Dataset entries
Start of Block

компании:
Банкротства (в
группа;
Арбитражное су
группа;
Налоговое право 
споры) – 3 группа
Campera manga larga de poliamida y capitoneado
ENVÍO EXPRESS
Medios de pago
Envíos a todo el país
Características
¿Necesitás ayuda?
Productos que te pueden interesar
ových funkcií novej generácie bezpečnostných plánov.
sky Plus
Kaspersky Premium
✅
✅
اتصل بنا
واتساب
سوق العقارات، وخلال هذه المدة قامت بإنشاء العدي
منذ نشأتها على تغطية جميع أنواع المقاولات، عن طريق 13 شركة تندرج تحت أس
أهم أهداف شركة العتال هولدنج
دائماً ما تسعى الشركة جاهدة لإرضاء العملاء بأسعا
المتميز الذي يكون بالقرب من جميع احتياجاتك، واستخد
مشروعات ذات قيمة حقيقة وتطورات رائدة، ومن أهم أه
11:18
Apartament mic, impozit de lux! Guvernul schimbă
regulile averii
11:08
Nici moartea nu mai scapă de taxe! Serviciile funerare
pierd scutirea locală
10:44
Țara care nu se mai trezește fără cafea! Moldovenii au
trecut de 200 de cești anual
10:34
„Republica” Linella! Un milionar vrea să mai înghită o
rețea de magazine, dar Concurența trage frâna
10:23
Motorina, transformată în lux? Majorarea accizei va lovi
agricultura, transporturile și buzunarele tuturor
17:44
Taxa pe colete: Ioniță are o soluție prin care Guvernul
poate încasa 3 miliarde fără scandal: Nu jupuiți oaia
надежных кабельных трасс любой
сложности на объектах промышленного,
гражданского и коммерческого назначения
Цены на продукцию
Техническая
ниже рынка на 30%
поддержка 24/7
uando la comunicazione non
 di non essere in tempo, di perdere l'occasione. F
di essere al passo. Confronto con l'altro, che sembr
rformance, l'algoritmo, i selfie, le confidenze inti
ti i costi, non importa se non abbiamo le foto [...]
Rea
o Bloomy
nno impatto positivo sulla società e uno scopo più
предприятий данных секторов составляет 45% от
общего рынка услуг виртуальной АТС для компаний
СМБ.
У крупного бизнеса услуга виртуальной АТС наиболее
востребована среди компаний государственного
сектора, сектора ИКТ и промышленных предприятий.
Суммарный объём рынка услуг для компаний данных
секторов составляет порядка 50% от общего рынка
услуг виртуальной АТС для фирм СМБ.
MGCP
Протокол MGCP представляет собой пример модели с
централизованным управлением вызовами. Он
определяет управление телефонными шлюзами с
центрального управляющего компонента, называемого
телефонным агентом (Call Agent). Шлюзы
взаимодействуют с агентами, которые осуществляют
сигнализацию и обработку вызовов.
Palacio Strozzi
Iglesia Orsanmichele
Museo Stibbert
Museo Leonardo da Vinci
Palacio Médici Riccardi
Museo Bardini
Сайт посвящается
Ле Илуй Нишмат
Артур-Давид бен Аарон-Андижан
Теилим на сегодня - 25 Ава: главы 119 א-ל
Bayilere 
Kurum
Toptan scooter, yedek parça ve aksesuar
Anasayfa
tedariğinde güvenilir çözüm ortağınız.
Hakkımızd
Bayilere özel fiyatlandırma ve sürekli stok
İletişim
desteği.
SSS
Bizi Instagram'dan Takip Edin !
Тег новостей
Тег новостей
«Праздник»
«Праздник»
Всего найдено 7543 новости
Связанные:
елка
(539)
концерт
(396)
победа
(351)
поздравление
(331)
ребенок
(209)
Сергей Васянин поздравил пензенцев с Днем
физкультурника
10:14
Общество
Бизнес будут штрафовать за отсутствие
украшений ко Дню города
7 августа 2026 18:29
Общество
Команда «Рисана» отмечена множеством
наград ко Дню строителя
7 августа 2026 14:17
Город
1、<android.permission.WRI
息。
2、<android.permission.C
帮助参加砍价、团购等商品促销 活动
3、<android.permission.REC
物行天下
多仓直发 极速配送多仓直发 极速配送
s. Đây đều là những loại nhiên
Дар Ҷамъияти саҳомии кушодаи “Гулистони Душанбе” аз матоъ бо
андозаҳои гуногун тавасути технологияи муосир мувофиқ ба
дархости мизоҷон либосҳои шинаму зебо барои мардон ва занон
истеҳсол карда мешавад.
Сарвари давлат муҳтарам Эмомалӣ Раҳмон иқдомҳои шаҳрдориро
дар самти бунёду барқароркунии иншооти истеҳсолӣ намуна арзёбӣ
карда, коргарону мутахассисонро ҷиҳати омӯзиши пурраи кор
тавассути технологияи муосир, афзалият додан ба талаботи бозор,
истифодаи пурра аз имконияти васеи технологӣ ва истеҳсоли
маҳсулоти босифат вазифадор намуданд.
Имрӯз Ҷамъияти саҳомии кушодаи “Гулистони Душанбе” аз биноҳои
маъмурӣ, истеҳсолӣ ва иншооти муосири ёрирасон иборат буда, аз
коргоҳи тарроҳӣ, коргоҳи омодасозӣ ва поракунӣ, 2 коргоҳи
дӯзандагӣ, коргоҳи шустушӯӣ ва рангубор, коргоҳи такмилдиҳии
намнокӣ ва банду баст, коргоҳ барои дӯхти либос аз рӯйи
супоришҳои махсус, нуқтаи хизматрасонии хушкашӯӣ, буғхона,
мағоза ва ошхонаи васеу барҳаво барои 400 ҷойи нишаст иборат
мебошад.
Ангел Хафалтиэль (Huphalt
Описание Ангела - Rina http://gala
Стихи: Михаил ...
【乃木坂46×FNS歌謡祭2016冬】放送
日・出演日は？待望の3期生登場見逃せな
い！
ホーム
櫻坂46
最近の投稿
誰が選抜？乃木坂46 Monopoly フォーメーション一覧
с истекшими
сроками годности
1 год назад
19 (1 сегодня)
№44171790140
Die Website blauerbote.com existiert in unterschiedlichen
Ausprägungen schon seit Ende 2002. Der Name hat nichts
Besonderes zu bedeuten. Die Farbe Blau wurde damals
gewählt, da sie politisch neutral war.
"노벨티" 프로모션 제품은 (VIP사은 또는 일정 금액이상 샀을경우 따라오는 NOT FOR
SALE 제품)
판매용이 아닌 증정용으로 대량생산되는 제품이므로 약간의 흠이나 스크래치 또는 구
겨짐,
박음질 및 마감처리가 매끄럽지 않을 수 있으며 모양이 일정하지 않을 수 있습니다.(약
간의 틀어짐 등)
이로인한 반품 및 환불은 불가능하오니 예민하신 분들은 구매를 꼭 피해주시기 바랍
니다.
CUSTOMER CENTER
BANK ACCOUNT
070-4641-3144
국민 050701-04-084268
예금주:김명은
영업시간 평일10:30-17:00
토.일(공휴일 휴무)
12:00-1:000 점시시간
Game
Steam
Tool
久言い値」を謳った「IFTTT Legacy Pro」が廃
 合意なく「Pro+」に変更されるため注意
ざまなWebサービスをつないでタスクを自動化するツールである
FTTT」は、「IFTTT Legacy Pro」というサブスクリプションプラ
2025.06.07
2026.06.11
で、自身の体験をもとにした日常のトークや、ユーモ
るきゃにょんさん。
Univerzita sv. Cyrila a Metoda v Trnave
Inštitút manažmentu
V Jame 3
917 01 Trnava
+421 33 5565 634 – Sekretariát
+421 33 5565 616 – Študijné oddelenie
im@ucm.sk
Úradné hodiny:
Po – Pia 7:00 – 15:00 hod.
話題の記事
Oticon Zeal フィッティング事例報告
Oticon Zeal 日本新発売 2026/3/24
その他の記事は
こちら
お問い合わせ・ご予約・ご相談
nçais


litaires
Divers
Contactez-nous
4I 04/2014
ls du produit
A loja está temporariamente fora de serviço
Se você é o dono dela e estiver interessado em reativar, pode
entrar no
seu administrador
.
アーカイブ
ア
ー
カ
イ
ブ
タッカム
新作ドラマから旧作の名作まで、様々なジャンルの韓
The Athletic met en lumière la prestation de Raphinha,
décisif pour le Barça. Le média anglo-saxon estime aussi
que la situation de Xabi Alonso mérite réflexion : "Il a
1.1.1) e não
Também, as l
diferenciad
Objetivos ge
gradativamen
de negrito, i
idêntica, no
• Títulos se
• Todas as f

End of Block

THE TASK: An exact copy of the lines above, from the one containing "Протокол MGCP представляет" down to the one containing "взаимодействуют с агентами, которые" and including both, is the whole answer; retype it and nothing else.

SOLUTION TO THIS TASK:
Протокол MGCP представляет собой пример модели с
централизованным управлением вызовами. Он
определяет управление телефонными шлюзами с
центрального управляющего компонента, называемого
телефонным агентом (Call Agent). Шлюзы
взаимодействуют с агентами, которые осуществляют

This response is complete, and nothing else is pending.